Data records:

⟨

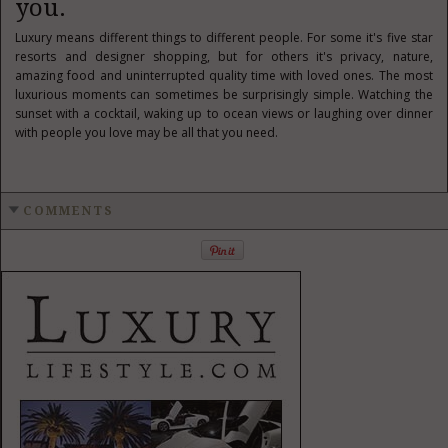
you.
Luxury means different things to different people. For some it's five star
resorts and designer shopping, but for others it's privacy, nature,
amazing food and uninterrupted quality time with loved ones. The most
luxurious moments can sometimes be surprisingly simple. Watching the
sunset with a cocktail, waking up to ocean views or laughing over dinner
with people you love may be all that you need.
COMMENTS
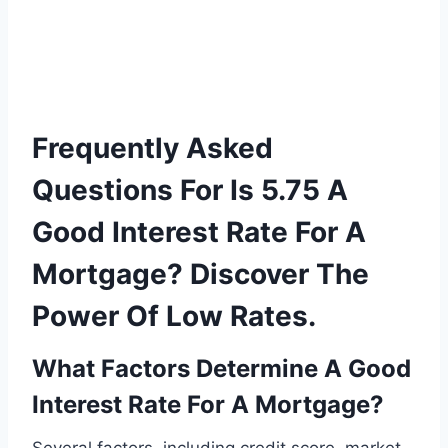
Frequently Asked
Questions For Is 5.75 A
Good Interest Rate For A
Mortgage? Discover The
Power Of Low Rates.
What Factors Determine A Good
Interest Rate For A Mortgage?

⟩

What you will do:
Rewrite the lines above with "ocean views" replaced by "mountain views", leaving everything else unchanged. Omit the pictures from your version.

Your solution:
you.
Luxury means different things to different people. For some it's five star
resorts and designer shopping, but for others it's privacy, nature,
amazing food and uninterrupted quality time with loved ones. The most
luxurious moments can sometimes be surprisingly simple. Watching the
sunset with a cocktail, waking up to mountain views or laughing over dinner
with people you love may be all that you need.
COMMENTS
Frequently Asked
Questions For Is 5.75 A
Good Interest Rate For A
Mortgage? Discover The
Power Of Low Rates.
What Factors Determine A Good
Interest Rate For A Mortgage?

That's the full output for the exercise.